EXERCISE OBJECTIVE: Copy the lines of the records word for word, starting at the line that contains "KUASAUSAHA NEGERI JOHOR" and ending after the line that contains "Tel: 07-2355550".

(Data entries)
== Segment start ==
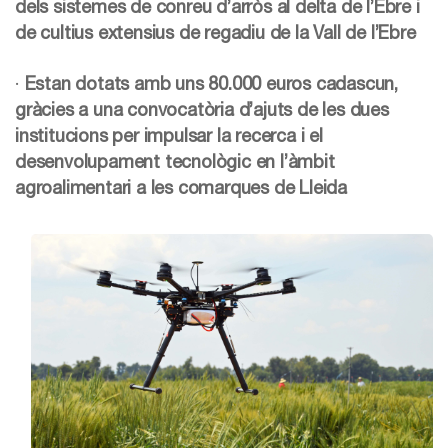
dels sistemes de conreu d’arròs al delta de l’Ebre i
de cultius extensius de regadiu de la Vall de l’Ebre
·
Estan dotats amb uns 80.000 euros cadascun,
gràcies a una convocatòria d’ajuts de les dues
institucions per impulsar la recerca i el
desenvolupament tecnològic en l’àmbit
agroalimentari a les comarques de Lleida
== Segment end ==
== Segment start ==
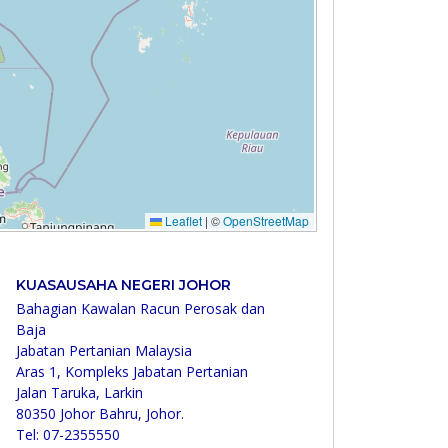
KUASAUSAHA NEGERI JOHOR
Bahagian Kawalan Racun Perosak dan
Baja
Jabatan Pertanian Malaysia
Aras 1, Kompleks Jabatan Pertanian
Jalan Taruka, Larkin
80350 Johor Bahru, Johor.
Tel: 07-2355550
== Segment end ==
SOLUTION:
KUASAUSAHA NEGERI JOHOR
Bahagian Kawalan Racun Perosak dan
Baja
Jabatan Pertanian Malaysia
Aras 1, Kompleks Jabatan Pertanian
Jalan Taruka, Larkin
80350 Johor Bahru, Johor.
Tel: 07-2355550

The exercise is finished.